In no section of the country does the newspaper comment show a deeper feeling of sorrow and regret than is shown in the south. All the papers emphasize the south’s affection for the president. “He is recognized as a safe man, and a kindly man, who never purposely harmed anything or anybody,” says the Chattanooga Times. “He has always been a model man in his private life as a husband and citizen and neighbor. What heart but the heart of a madman or an insensate beast would be hard enough to even contemplate a deadly attack on one so gentle, so democratic, so little given to the exercise of power?” The Richmond Times extols Mr. McKinley as “president of the nation, without regard to section or faction,” as an exemplar in morals, in religion, and in his domestic relations, and seeks in vain for an explanation of the murderous attack upon such a man. “The nation is shocked at the dastard deed; the hearts of the people bleed for the distinguished victim; but nowhere is the shock deeper nor the affliction felt stronger than in the south,” the Atlanta Constitution says.
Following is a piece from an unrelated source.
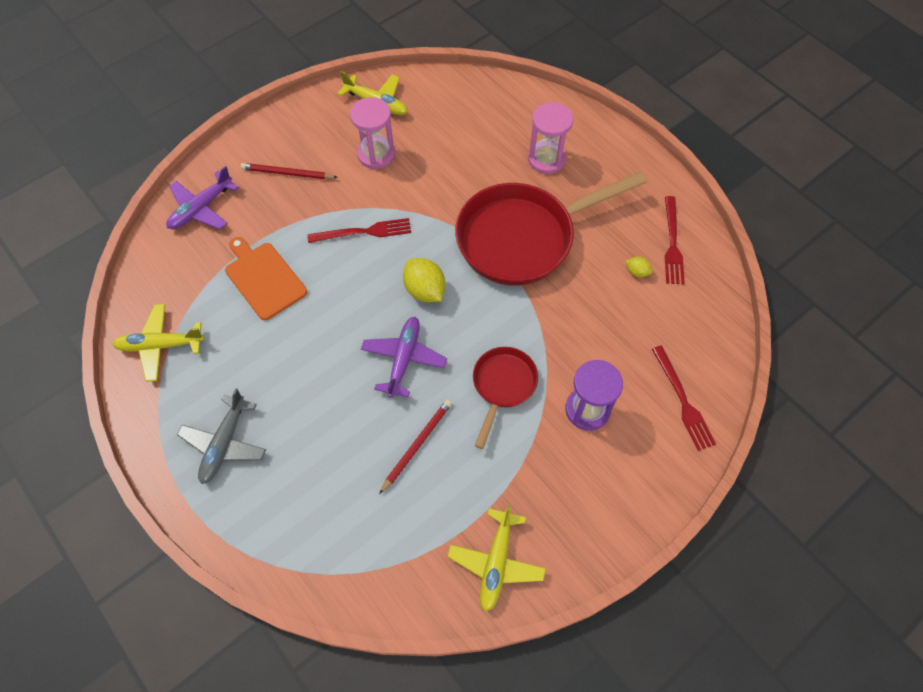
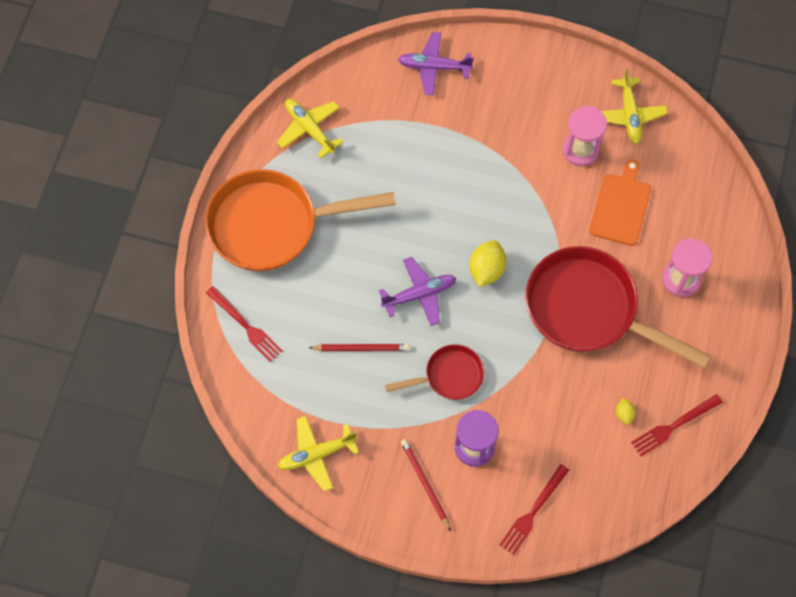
camera: 55 degrees right, 5 degrees up
(224, 444) = (272, 225): grey plane -> orange pan
(263, 278) = (410, 154): orange cutting board -> orange cutting board (620, 206)
(287, 173) = (511, 101): red pencil -> red pencil (425, 484)
(364, 232) = (503, 192): red fork -> red fork (245, 325)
“President McKinley,” the Cincinnati Enquirer, an old political enemy, says, “loved to be among the people. When he was cruelly stricken down he was happily in his best element, cordially grasping the hands of as many as he could reach. Such a tragedy must necessarily be a national sorrow—a matter of deep international concern. Ohio must claim to be the chief mourner.” “A great calamity like this the more clearly shows us our duty. Anarchy must be suppressed. The freedom of this country does not mean license to shoot our foremost citizens. Our duty is to suppress this element and drive the foes of all government from our shores. Has not the time fully come to act promptly in this matter?” asks the Toledo Blade. Of all the editorial opinions, we think the most valuable comment comes from the Chicago Chronicle, which says: “If with this honest, well-meaning and laborious public servant stricken before their eyes, the people of these states do not take to heart some lessons which they need to learn, the terror, the humiliation, and the shame of yesterday’s scene at Buffalo will have been in vain. They will find in this murderous assault and in the circumstances leading up to it proof that republics no less than monarchies, democracies no less than despotisms, must inculcate respect for authority and must put down most resolutely the malignant spirit which seeks to array class against class and which lodges in the minds of the ignorant and the desperate the idea that government is a monster to be slain in its personal representatives rather than reformed by the intelligent and unselfish efforts of the people themselves.”